Mode spacing and gain coefficient: A Nd microchip laser has an index of refraction 1.78 and a cavity length of 3.20 mm. Mirrors of reflectivity 0.997 and 0.975 are mounted directly on the faces of the chip. The emission lineshape of the laser transition can be considered to be Lorentzian, with a linewidth of 4.80 THz. a) Calculate the frequency spacing between modes of the laser and the frequency width of the modes. (8 pts) b) Calculate the number of modes within the transition linewidth. (9 pts) c) Given the loss coefficient of 0.4 m-1 for the chip; calculate the gain coefficient at lasing threshold. (13 pts)
a) To calculate the frequency spacing between modes of the laser, we can use the formula:
Δν = c / (2L * n)
Where:
Δν is the frequency spacing between modes,
c is the speed of light in vacuum (3 × 10^8 m/s),
L is the cavity length (3.20 mm = 3.20 × 10^-3 m),
and n is the refractive index of the laser medium (1.78).

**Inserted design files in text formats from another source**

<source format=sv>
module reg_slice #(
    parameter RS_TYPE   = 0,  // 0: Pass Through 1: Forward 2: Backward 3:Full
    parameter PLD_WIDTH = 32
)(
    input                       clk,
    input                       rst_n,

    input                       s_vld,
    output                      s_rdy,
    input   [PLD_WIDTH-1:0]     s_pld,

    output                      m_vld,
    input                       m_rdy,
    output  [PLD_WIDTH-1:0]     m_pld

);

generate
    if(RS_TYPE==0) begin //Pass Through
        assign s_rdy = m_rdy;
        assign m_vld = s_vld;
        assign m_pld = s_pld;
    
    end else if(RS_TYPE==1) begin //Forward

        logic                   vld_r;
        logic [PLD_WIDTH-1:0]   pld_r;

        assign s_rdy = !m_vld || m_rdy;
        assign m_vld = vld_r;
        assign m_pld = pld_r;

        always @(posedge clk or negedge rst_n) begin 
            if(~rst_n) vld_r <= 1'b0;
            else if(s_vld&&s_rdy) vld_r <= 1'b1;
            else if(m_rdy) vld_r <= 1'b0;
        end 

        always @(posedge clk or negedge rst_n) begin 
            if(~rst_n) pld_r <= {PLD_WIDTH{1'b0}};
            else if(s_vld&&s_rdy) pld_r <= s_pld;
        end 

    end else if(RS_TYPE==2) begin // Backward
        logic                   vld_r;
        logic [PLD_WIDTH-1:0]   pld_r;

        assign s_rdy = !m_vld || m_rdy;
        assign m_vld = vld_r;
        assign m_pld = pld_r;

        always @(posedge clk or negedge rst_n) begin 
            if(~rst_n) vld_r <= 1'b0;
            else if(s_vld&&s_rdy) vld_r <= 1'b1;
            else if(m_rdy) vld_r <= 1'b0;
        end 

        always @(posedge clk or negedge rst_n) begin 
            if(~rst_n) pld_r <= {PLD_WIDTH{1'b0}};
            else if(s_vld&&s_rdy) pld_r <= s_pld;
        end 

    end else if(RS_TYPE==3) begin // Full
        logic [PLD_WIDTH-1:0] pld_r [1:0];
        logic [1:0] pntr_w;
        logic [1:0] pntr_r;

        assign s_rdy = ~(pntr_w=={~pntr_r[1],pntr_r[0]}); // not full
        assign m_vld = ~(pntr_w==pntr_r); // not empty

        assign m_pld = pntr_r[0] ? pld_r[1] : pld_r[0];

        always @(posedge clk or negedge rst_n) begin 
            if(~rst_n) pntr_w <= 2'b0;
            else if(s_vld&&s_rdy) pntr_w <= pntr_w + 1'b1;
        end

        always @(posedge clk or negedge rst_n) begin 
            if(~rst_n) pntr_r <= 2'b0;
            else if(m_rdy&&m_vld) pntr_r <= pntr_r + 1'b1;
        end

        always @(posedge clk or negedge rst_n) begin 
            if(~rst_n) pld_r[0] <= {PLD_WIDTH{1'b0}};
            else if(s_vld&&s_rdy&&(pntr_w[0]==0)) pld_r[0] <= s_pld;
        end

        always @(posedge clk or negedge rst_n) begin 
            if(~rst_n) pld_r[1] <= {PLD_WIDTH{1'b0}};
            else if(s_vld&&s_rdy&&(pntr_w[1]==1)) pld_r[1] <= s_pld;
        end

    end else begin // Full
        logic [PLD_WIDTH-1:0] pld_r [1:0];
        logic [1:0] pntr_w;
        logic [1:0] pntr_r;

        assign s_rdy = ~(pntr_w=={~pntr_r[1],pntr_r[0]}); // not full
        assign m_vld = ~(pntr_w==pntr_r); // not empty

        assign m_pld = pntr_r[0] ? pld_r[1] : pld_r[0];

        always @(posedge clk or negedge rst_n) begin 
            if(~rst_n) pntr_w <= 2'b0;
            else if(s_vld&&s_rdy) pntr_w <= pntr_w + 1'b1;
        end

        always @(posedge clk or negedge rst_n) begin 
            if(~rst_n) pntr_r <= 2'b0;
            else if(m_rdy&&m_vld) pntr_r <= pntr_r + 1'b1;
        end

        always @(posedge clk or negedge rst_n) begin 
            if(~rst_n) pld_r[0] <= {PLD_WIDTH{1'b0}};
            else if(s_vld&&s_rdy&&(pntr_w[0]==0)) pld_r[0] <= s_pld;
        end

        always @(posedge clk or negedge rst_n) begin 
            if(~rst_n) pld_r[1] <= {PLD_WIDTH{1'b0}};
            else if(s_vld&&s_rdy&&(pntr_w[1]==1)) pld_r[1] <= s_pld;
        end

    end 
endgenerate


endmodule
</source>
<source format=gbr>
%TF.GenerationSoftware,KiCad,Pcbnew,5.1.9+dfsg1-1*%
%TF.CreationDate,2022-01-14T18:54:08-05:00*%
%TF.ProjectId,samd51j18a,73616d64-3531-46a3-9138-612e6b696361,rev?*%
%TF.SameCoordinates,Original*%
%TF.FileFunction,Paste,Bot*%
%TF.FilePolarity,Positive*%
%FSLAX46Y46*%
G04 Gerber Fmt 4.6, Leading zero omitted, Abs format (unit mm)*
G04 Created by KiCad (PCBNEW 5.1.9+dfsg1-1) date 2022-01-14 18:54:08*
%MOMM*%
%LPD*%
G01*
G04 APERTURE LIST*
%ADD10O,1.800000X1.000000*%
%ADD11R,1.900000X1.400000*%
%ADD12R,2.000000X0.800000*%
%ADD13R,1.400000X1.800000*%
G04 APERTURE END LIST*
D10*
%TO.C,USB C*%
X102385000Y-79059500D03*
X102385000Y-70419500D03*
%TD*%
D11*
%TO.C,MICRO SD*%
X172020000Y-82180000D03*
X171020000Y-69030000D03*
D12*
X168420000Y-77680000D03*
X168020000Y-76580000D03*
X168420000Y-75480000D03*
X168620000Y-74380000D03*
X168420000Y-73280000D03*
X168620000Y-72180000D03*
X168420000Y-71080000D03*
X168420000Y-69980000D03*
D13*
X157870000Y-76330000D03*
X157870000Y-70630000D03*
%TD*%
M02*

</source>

Substituting the given values into the formula, we can calculate Δν:
Δν = (3 × 10^8 m/s) / (2 * (3.20 × 10^-3 m) * 1.78)
Calculating this, we find:
Δν ≈ 26.7 GHz
The frequency spacing between modes is approximately 26.7 GHz.
To calculate the frequency width of the modes, we can use the formula for the full-width at half-maximum (FWHM) of a Lorentzian line:
FWHM = 2γ
Where FWHM is the frequency width of the modes and γ is the linewidth (4.80 THz = 4.80 × 10^12 Hz).

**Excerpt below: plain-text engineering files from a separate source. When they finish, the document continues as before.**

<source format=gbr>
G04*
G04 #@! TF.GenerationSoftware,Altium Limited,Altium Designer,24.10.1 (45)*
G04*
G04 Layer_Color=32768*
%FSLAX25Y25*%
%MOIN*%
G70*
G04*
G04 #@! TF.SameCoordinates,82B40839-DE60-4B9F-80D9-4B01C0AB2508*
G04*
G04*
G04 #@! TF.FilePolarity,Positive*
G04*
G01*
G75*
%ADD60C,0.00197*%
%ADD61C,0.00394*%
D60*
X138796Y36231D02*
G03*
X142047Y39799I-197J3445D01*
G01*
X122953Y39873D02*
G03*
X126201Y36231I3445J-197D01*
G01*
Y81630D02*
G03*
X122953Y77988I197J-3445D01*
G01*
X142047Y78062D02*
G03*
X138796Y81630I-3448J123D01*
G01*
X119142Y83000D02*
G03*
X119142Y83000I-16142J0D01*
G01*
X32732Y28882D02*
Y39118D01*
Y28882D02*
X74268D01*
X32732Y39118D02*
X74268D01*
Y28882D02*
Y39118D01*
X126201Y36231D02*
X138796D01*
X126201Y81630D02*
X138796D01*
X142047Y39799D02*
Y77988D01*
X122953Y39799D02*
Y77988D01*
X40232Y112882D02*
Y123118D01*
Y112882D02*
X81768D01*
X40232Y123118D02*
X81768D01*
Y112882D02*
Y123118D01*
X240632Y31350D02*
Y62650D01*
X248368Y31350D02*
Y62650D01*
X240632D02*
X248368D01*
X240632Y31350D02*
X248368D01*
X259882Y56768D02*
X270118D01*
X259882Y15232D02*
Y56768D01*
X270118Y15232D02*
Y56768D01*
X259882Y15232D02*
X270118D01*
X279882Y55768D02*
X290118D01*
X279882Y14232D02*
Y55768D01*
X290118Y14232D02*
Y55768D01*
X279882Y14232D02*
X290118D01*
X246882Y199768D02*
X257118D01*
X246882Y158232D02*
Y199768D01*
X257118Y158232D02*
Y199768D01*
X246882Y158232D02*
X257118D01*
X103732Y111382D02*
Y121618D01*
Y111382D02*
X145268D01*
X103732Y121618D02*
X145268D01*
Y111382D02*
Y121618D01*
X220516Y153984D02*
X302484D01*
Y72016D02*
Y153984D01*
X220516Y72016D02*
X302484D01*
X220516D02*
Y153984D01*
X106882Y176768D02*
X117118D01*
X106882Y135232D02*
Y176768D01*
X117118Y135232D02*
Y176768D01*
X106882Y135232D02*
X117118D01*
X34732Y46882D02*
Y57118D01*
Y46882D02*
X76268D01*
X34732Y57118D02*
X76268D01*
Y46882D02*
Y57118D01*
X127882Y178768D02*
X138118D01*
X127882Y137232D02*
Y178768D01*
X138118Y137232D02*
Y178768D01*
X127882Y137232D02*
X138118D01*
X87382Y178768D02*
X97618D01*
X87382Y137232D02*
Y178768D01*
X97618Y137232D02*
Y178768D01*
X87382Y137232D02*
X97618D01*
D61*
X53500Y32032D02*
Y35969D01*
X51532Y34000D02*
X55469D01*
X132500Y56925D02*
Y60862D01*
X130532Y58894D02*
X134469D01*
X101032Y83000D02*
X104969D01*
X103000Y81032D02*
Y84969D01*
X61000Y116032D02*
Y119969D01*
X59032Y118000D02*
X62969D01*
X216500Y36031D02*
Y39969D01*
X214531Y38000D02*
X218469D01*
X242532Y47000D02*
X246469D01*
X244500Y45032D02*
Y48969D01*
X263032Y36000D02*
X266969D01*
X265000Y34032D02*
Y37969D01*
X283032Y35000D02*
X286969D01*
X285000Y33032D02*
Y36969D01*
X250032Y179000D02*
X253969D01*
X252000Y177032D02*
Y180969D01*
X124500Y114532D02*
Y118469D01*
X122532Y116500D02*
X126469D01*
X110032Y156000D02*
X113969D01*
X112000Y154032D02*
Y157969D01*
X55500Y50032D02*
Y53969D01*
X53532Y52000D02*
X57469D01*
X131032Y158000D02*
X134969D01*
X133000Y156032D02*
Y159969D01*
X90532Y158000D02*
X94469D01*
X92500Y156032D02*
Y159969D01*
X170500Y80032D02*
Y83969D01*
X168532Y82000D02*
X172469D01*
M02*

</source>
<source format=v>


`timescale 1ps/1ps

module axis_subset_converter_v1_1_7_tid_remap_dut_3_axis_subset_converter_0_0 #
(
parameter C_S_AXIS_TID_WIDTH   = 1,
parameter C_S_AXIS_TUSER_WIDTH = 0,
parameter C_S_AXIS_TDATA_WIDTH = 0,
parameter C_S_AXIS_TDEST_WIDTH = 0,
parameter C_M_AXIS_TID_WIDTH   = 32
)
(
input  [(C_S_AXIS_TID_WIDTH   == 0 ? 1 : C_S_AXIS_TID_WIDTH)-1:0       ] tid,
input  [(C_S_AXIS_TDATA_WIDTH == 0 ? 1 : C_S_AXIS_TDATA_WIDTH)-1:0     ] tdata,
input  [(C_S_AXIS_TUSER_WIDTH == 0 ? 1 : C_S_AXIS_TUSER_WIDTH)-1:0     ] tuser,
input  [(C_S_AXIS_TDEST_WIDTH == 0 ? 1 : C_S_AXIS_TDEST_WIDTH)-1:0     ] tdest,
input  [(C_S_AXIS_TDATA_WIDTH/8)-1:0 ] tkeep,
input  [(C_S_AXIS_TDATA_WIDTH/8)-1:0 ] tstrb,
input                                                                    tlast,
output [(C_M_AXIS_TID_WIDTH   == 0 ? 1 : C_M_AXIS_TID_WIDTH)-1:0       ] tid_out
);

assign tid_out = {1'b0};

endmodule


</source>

Substituting the given value into the formula, we can calculate the FWHM:
FWHM = 2 * (4.80 × 10^12 Hz)
Calculating this, we find:
FWHM ≈ 9.60 × 10^12 Hz
The frequency width of the modes is approximately 9.60 × 10^12 Hz.
b) To calculate the number of modes within the transition linewidth, we can use the formula:
N = FWHM / Δν
Where N is the number of modes and Δν and FWHM are the frequency spacing and width of the modes calculated above.
Substituting the values into the formula, we can calculate N:
N = (9.60 × 10^12 Hz) / (26.7 GHz)
Calculating this, we find:
N ≈ 359
There are approximately 359 modes within the transition linewidth.
c) To calculate the gain coefficient at lasing threshold, we can use the formula:
g = (1 - R1) * (1 - R2) / (2 * L)
Where g is the gain coefficient, R1 and R2 are the reflectivities of the two mirrors (0.997 and 0.975), and L is the cavity length (3.20 mm = 3.20 × 10^-3 m).
Substituting the given values into the formula, we can calculate g:
g = (1 - 0.997) * (1 - 0.975) / (2 * (3.20 × 10^-3 m))
Calculating this, we find:
g ≈ 124.8 m^-1
The gain coefficient at lasing threshold is approximately 124.8 m^-1.
To solve this problem, we will use the formula for mode spacing, mode width, and the number of modes within a linewidth, as well as the formula for gain coefficient.
a) Calculation of mode spacing and mode width:
The mode spacing (Δν) can be calculated using the formula:
Δν = c / (2L)
Where c is the speed of light and L is the cavity length.
Given:
Reflector 1 reflectivity (R1) = 0.997
Reflector 2 reflectivity (R2) = 0.975
Index of refraction (n) = 1.78
Cavity length (L) = 3.20 mm
Mode spacing (Δν) = c / (2L)
Convert the cavity length to meters.
L = 3.20 mm = 3.20 × 10^(-3) m
Substituting the values:
Δν = (3 × 10^8 m/s) / (2 × 3.20 × 10^(-3) m)
Calculate the value of Δν.
To find the mode width (Δν_width), we use the formula:
Δν_width = Δν / π(1 - √(R1 × R2))
Substitute the values to calculate Δν_width.
b) Calculation of the number of modes within the transition linewidth:
The number of modes (N_modes) within the transition linewidth (Δν_line) can be calculated using the formula:
N_modes = Δν_line / Δν
Given the linewidth (Δν_line) = 4.80 THz, convert this to Hz before substituting the values to calculate N_modes.
c) Calculation of the gain coefficient at lasing threshold:
The gain coefficient (α) at lasing threshold can be calculated using the formula:
α = (ln (1 / R1)) / (2L)
Substitute the values to calculate α.
This way, you can find the answers to all the parts of the problem.